WHAT YOU WILL DO: Filter the records below, keeping only lines with the string "shoulder".

PROVIDED INFORMATION:

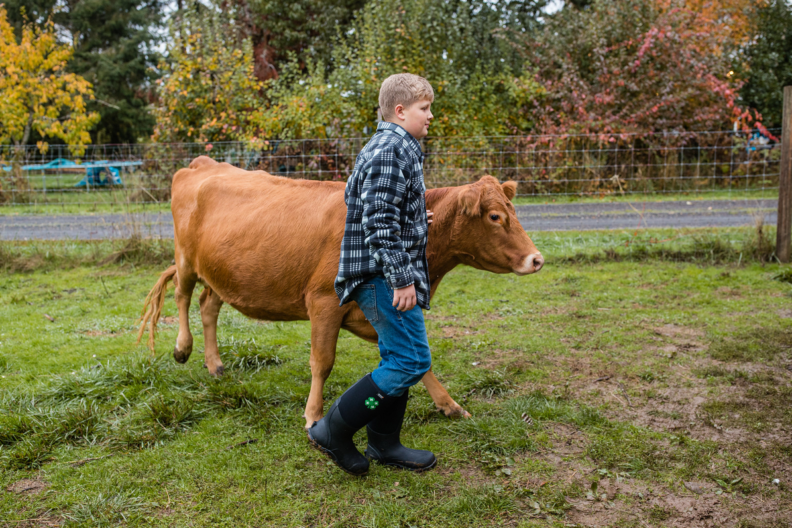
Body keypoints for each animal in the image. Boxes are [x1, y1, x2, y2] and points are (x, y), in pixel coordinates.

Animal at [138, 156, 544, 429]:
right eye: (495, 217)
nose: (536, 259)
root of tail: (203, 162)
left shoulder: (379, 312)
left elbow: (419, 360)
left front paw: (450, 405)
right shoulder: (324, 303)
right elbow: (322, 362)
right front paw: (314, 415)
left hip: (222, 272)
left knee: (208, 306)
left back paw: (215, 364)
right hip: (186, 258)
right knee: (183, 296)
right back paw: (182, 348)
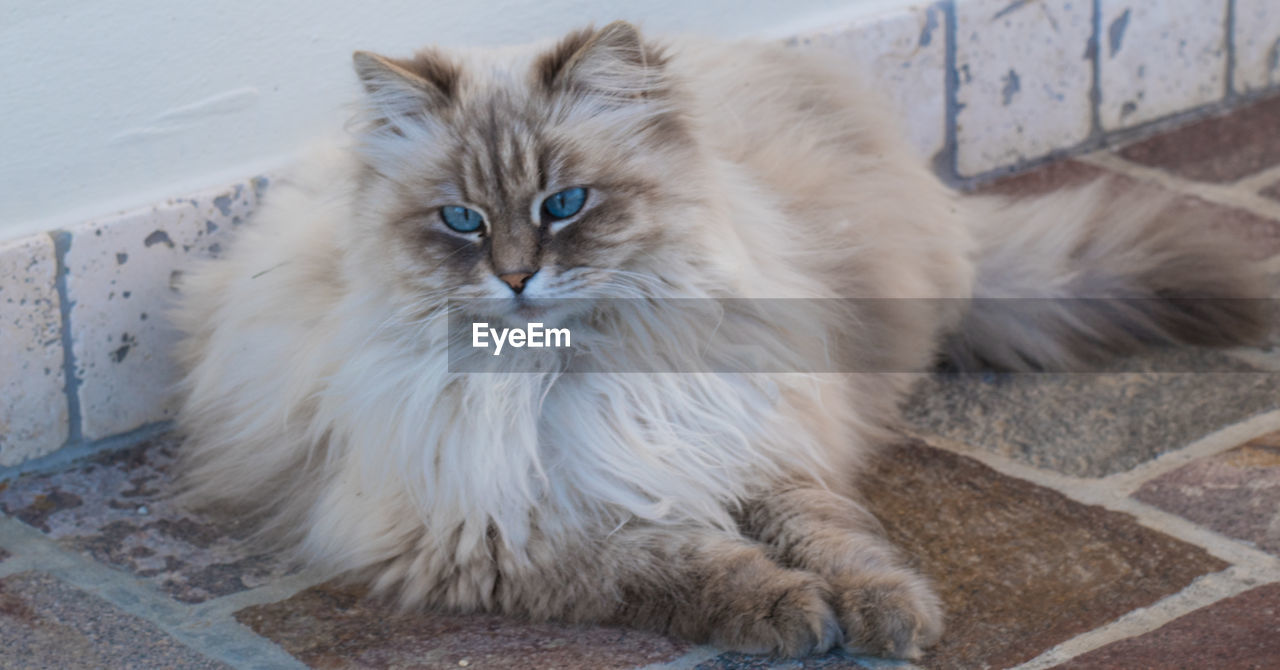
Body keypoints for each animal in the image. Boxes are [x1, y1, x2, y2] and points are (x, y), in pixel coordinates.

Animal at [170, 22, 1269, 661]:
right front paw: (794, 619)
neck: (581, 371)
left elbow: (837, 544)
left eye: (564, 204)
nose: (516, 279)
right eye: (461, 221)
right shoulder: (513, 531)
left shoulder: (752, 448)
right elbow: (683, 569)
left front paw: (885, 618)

THE COMPLETED TASK:
left shoulder: (379, 312)
right shoulder: (324, 303)
right shoulder: (513, 531)
left shoulder: (752, 448)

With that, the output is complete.